The Kalungu Resident District Commissioner, Shafig Sengooba said: "Water hyacinth is multiplying faster and blocks the pathways of fishermen. It has affected the economic activity of the area."

He pointed out that the water hyacinth was causing disaster among the fishing community and called for concerted efforts by all stakeholders to get rid of the weed.

Sengooba was briefing delegates from East African Community (EAC) partner states who are in Uganda for exchange visit to assess the progress of Lake Victoria Environmental Management Project phase two (LVEMPII).

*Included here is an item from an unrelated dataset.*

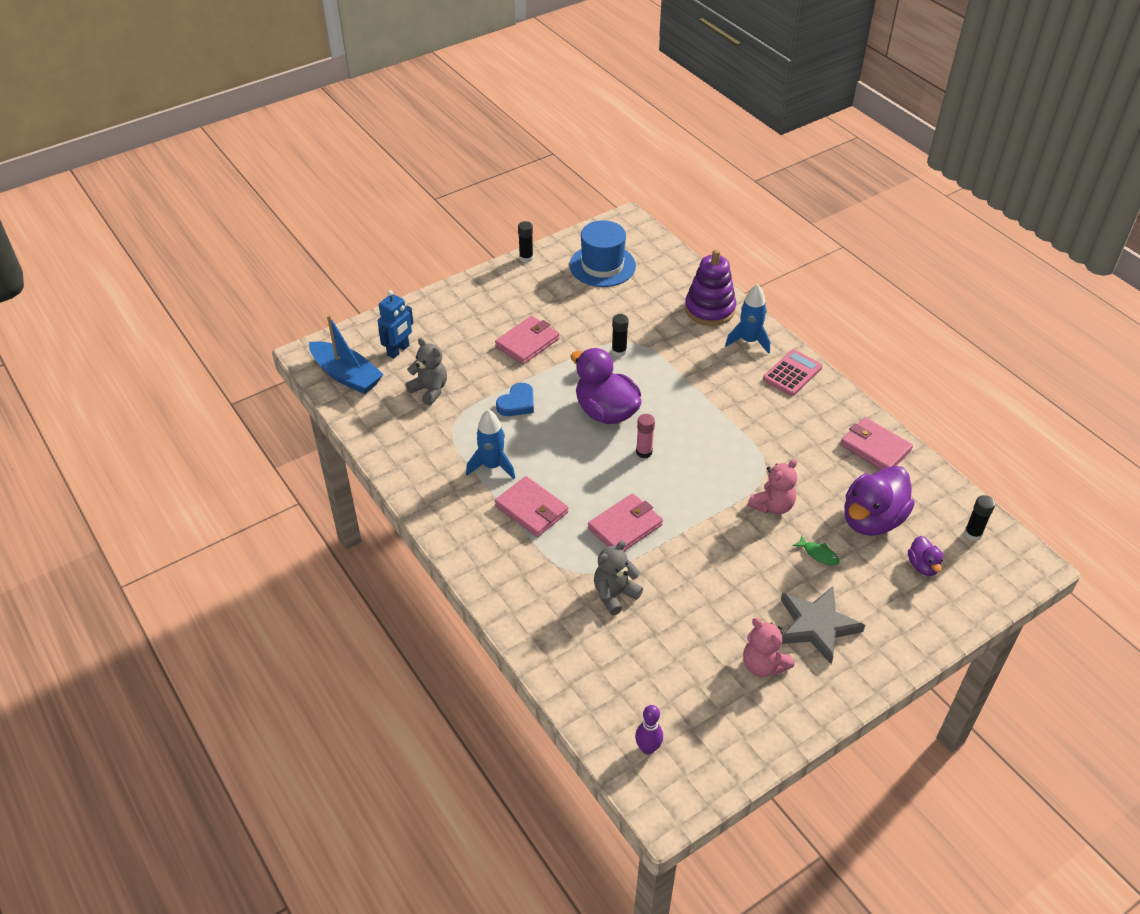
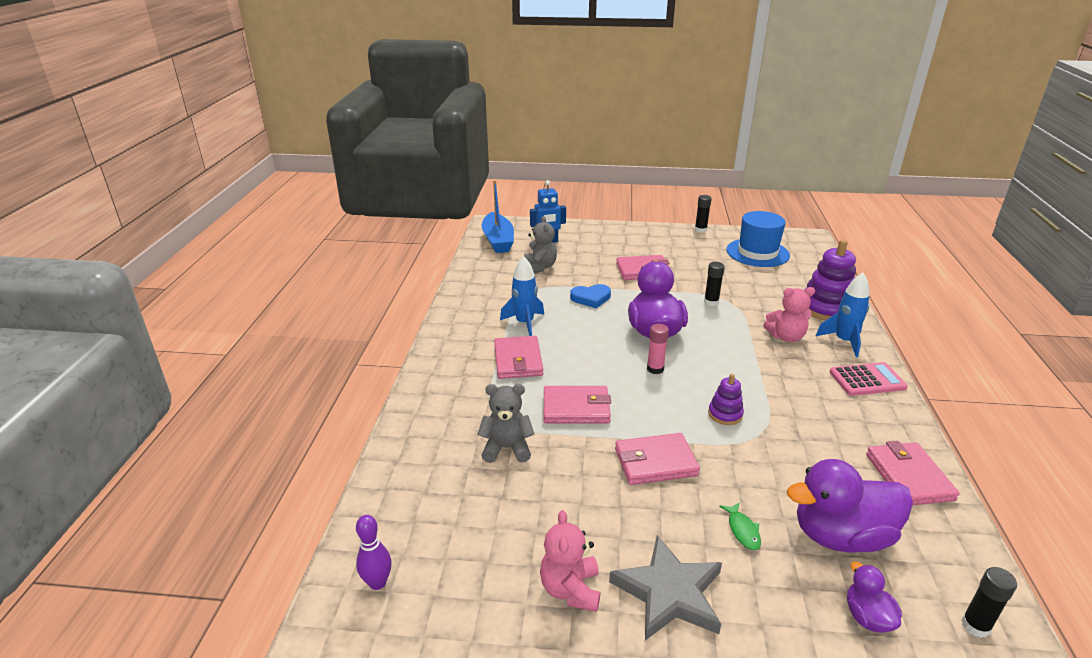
camera: 40 degrees right, 15 degrees down
(723, 537) = (655, 462): none -> pink wallet
(729, 465) = (725, 414): none -> purple stacking toy
(772, 505) = (735, 464): pink teddy bear -> pink teddy bear (786, 337)
(923, 566) = (867, 617): purple duck -> purple duck turned 135 degrees clockwise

Amina Naseje holds catfish she bought after waiting for three days without fish. Photo/Francis Emorut

The LVEMPII aims at improving the collaborative management of trans-boundary natural resources of the Lake Victoria basin and improvement of environmental management among the partner states.

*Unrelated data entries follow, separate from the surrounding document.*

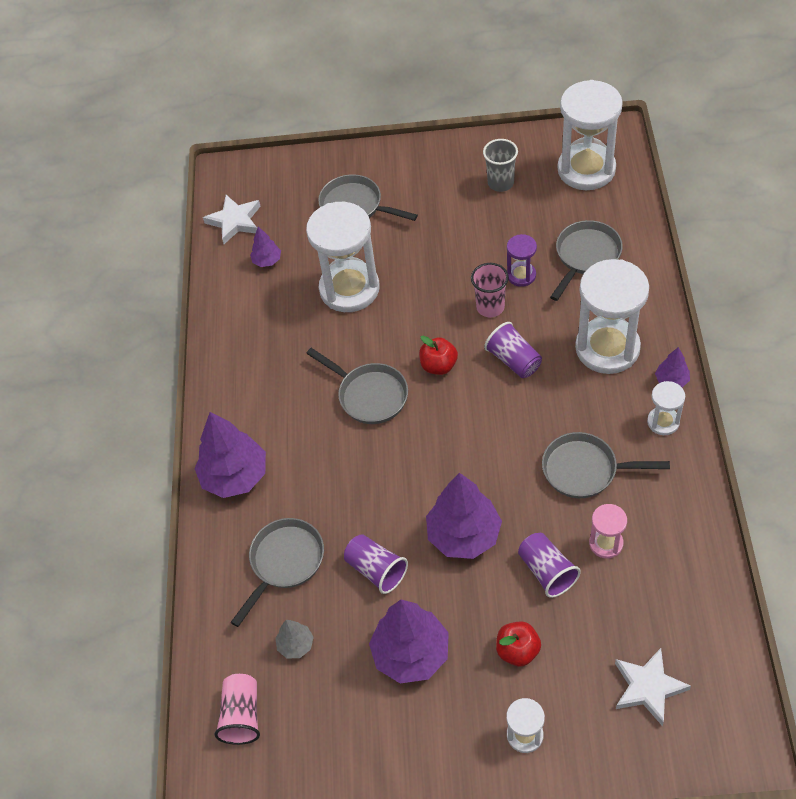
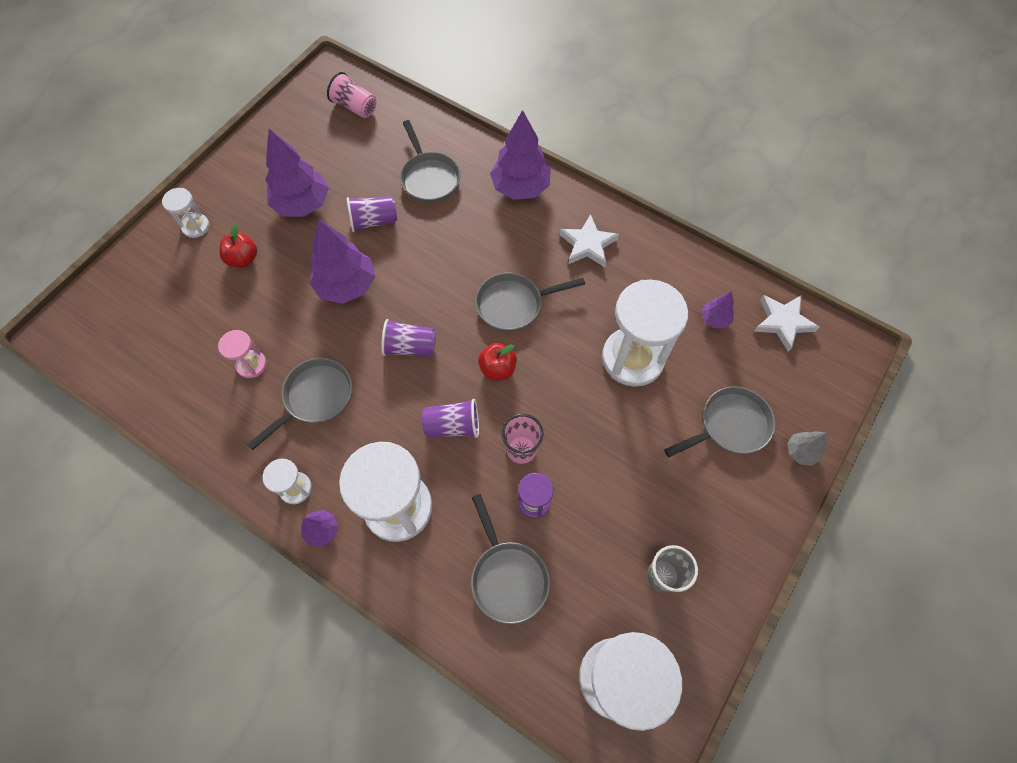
camera: 120 degrees right, 10 degrees up
(296, 645) = (369, 153): grey tree -> grey tree (800, 452)
(547, 571) = (272, 314): purple cup -> purple cup (410, 347)
(648, 687) = (145, 310): white star -> white star (588, 244)

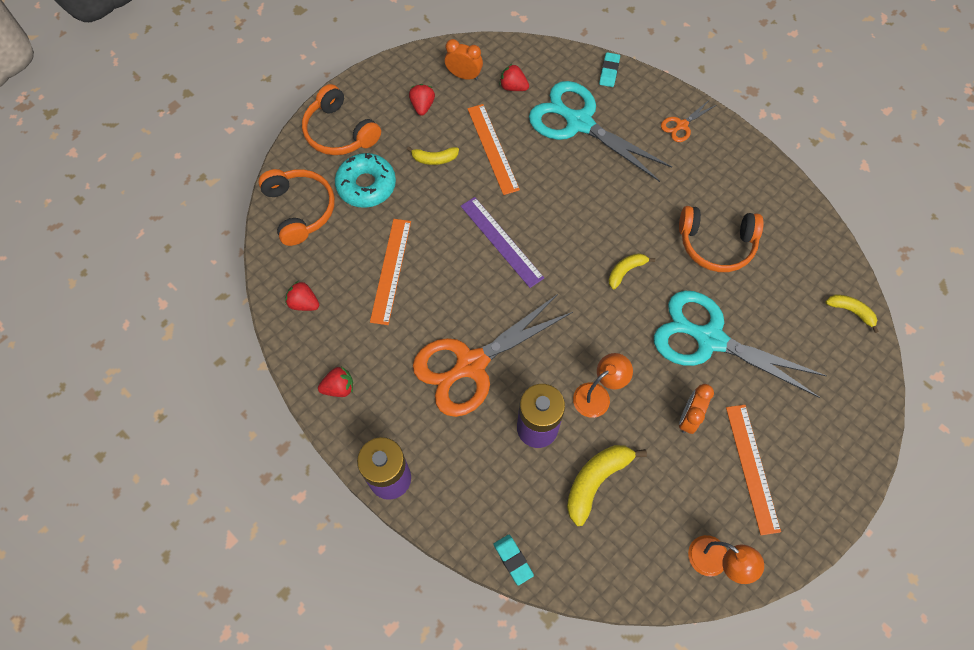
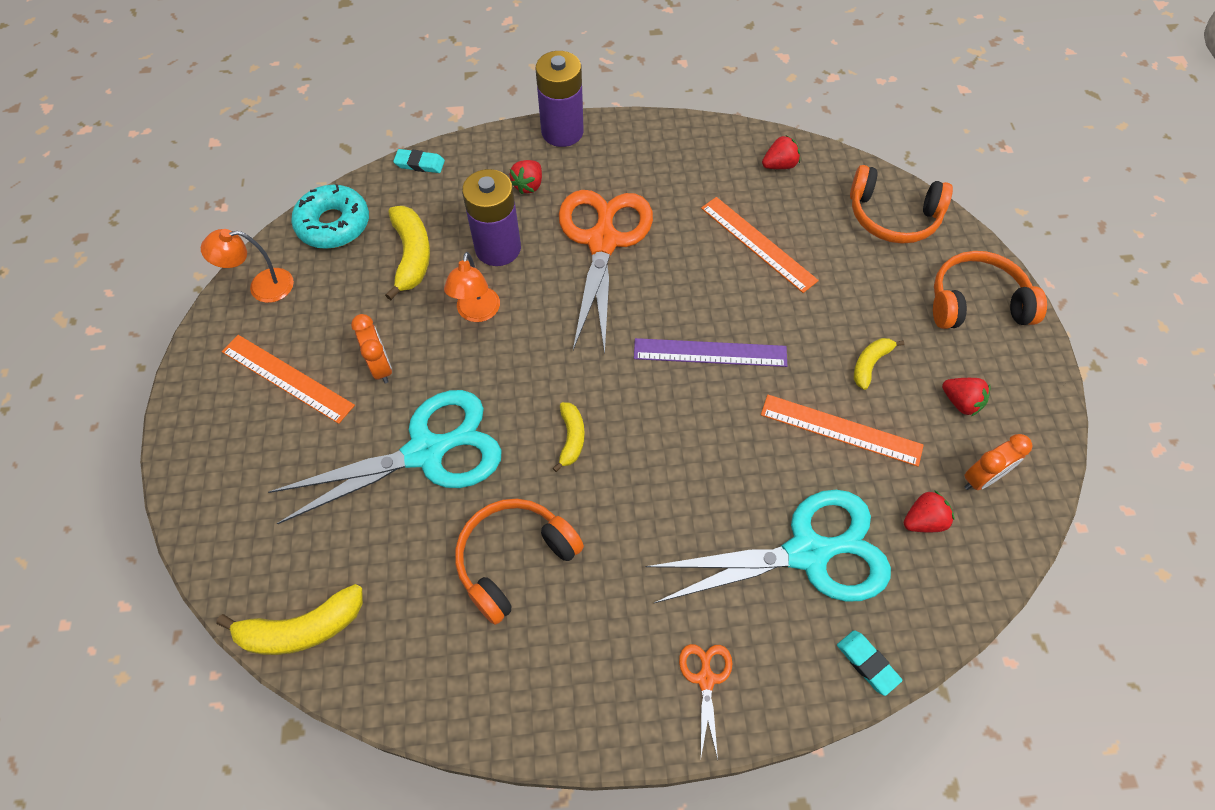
camera: 130 degrees right, 5 degrees down
(339, 387) = (672, 144): red strawberry -> red strawberry (528, 185)
(366, 185) = (881, 284): turquoise donut -> turquoise donut (333, 224)
(851, 311) = (302, 628): yellow banana -> yellow banana, size x1.67

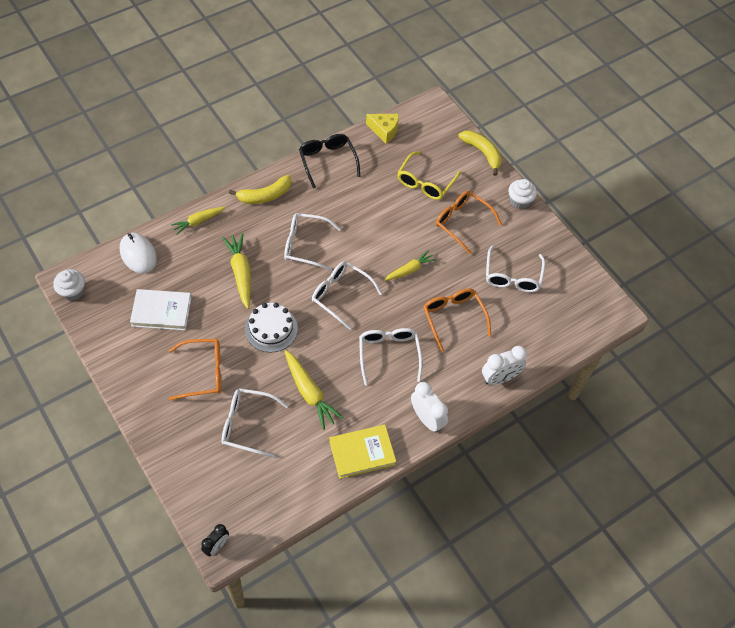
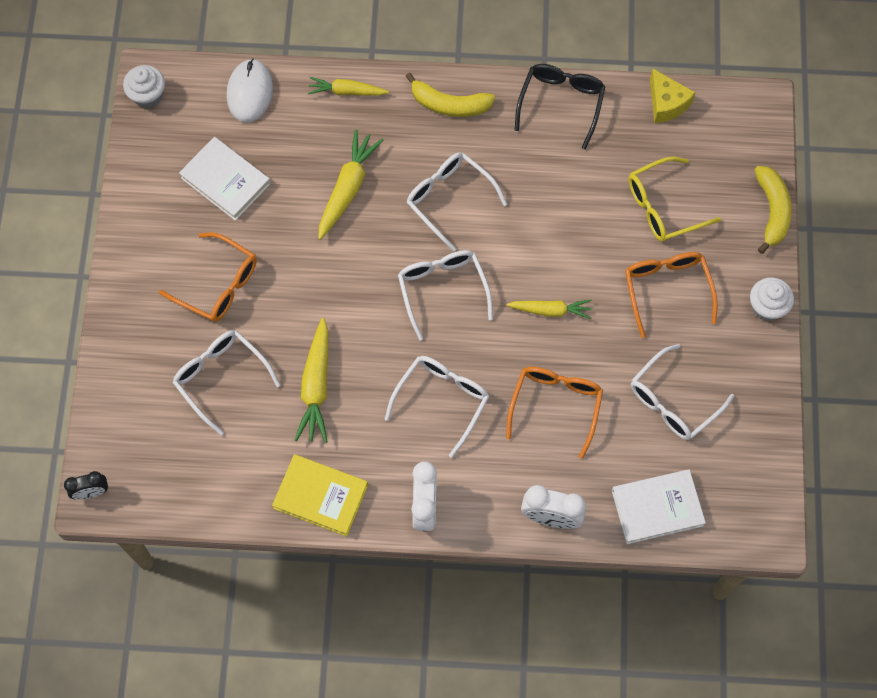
camera: 40 degrees right, 10 degrees up
(271, 329) = (331, 280): white cake -> none
(550, 336) = (657, 508): none -> white book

Amina Naseje, a fish seller, noted that she can no longer buy large quantities of fish.

Naseje who had spent three days waiting for fishermen to return in vain called on government to intervene as she only earns a living from selling fish.

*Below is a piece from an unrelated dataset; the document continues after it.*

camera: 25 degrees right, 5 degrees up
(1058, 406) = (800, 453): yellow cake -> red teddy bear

Naseje who hails from Nyendo in Masaka district was lucky to get a cat fish weighing over 20kgs on the fourth day.



Fisherman whose engines failed due to the water hyacinth on Lake Victoria sit idle. Photo/Francis Emorut

"At least my customers will be happy to see me not empty handed but carrying the delicacy after waiting for three days without fish," Naseje said.

Hadija Namawada observed that the re-emergence of the water hyacinth on the second largest fresh water lake in the world has led to the damage of some fishermen's boat engines.

"Some of the fishermen's engines have been spoilt due to the water hyacinth and this has impacted on their livelihood," Namawada said. 

"We no longer catch large quantities of fish due to the water hyacinth which has caused fish to move to another part (site) of the lake," Patrick Senyonga, a fisherman, said.


Fishermen wading through water hyacinth on Lake Victoria. Photo/Francis Emorut

He explained that matters have been made worse as the water hyacinth attracts snakes thus exposing them to more danger.

Senyonga was last month beaten by a snake.

The delegation that visited projects in Masaka, Kalungu and Rakai was led by Telly Eugene Muramira, the deputy executive secretary of projects and programs Lake Victoria Basin Commission.

Fishermen cry out

Ronald Baale Sentamu, a fisherman, pointed out that fish prices have sky rocketed; children and family at large have been deprived of nutrition as well as preventing some from going to school especially for parents whose income is derived from fish.

Sentamu explained that fish which used to cost sh15,000 now costs 20,000 while that of sh30,000 now goes at sh40,000.

John Kalyango, another fisherman said his friends had died of snake bites after failing to get medical attention.

John Mutagubya, the chairman of Beach Management Unit (BMU) Kamuwuunga landing site explained that the water hyacinth has blocked the pathways fishermen use while rowing their boats to the fish catchment area.

He called for government intervention.

Haji Walakira Kamanda, the vice chairman of BMU noted that when the strong wind blows the water hyacinth it blocks the pathways.

Kamanda also appealed to consumers not to complain about the high prices.

Agnes Namirembe is worried women will be widowed due to snake bites.

According to the ministry of agriculture training manual developed by LVEMPII on how to combat the water hyacinth, four different mechanical techniques have been recommended.

They are hydraulic harvester, dredger, take out elevators and aquatic weed harvester.

Other recommended control mechanisms are manual removal which is labour intensive, chemical application which is environmental unfriendly and mechanical.